How to Create Custom Windsurf Flows: A Complete Guide
Master Windsurf's Flow mode and learn how to create multi-step AI workflows that handle complex coding tasks autonomously.
How to Create Custom Windsurf Flows: A Complete Guide
Windsurf's Flow mode is a game-changer. It lets AI handle complex, multi-step tasks across your entire codebase. Here's how to harness its full power.
What are Windsurf Flows?
A Flow is Windsurf's term for a multi-step AI workflow. Unlike simple prompts, Flows can:
- Edit multiple files
- Run commands
- Make decisions based on results
- Ask for clarification when needed
- Roll back if something goes wrong
Think of Flows as autonomous AI workflows that handle complex tasks end-to-end.
Flow Mode vs. Standard Mode
Standard Mode (Cmd+K)
- Single edit or generation
- Quick fixes
- One file at a time
Flow Mode (Cmd+Shift+K)
- Multi-step operations
- Cross-file refactors
- Complex features
- Decision-making
Example Flows
Flow 1: Add Authentication to App
Prompt:
"Add authentication using NextAuth with Google provider. Create the API route, add session provider to layout, create a login page, and protect the dashboard route."

Entries drawn from a collection
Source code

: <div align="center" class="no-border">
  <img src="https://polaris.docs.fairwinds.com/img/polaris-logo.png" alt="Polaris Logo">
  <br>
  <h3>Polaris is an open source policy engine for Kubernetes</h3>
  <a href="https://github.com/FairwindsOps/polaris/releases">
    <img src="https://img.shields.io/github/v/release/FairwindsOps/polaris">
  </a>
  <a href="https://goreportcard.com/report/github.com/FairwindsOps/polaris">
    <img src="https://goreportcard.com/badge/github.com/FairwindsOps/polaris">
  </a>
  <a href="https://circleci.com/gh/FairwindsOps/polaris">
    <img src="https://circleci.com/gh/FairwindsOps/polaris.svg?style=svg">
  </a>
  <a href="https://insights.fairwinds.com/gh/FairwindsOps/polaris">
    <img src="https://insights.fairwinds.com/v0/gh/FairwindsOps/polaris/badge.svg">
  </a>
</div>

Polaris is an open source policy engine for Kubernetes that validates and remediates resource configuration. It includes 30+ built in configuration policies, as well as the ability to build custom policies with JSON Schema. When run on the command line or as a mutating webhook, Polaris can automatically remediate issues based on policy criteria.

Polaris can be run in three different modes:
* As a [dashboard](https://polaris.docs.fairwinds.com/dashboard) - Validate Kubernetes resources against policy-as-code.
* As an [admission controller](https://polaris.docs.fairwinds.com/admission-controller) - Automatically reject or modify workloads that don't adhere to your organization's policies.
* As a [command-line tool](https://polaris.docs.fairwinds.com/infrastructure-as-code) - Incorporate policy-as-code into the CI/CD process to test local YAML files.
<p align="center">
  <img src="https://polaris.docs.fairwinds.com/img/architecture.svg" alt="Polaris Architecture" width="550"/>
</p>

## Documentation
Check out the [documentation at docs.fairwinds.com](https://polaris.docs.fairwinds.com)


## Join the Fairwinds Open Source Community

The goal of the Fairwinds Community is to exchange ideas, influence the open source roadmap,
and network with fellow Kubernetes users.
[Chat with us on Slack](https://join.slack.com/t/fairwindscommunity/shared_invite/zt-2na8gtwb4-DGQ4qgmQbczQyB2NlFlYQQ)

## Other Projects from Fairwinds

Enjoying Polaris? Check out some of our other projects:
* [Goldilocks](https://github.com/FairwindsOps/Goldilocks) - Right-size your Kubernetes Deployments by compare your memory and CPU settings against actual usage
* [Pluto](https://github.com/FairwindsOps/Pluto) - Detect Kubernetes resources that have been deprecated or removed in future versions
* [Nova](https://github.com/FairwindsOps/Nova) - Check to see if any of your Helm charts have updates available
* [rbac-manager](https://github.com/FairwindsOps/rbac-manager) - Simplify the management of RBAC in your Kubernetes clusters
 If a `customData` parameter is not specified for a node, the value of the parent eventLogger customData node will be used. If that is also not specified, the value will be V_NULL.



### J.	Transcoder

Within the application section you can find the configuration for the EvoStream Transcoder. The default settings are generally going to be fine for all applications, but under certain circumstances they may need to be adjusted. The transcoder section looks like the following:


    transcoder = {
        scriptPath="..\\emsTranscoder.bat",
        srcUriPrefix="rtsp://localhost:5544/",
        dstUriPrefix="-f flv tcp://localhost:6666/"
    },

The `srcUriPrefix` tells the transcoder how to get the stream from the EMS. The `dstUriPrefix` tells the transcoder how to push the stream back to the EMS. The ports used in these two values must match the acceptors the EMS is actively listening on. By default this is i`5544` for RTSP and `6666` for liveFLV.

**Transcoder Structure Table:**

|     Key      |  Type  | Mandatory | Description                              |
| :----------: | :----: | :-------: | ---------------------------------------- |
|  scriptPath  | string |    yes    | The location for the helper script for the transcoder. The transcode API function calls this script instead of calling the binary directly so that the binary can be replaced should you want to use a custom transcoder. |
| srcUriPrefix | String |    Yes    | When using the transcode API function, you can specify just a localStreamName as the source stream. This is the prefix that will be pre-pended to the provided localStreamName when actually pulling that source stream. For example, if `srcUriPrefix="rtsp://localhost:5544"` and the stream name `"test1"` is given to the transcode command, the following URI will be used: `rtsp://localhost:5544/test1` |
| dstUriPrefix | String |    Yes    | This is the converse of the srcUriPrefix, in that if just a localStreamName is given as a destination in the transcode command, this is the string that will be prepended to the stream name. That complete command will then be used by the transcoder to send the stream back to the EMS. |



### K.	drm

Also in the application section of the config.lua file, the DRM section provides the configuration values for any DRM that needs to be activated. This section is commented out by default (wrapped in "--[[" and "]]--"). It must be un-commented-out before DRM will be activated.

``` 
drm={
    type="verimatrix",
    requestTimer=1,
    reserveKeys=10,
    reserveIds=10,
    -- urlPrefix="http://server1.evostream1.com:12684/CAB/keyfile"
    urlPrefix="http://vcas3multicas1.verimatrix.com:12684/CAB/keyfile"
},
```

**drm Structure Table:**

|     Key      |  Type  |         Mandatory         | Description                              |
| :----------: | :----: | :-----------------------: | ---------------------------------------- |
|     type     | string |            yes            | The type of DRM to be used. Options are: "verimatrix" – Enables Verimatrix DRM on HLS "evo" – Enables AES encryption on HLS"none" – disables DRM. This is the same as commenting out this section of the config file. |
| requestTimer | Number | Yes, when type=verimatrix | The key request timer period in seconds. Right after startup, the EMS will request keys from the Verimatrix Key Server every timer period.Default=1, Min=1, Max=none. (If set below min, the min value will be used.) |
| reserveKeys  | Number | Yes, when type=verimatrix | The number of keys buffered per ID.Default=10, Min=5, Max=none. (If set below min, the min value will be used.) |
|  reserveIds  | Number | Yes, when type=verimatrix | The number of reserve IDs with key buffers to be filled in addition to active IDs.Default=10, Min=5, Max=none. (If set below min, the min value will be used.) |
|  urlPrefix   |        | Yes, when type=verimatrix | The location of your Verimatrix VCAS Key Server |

Assignment – Can you transcribe the Windsurf Flows guide word for word, starting at "What are Windsurf" and ending at "Standard Mode (Cmd+K)"?

Exercise output –
What are Windsurf Flows?
A Flow is Windsurf's term for a multi-step AI workflow. Unlike simple prompts, Flows can:
- Edit multiple files
- Run commands
- Make decisions based on results
- Ask for clarification when needed
- Roll back if something goes wrong
Think of Flows as autonomous AI workflows that handle complex tasks end-to-end.
Flow Mode vs. Standard Mode
Standard Mode (Cmd+K)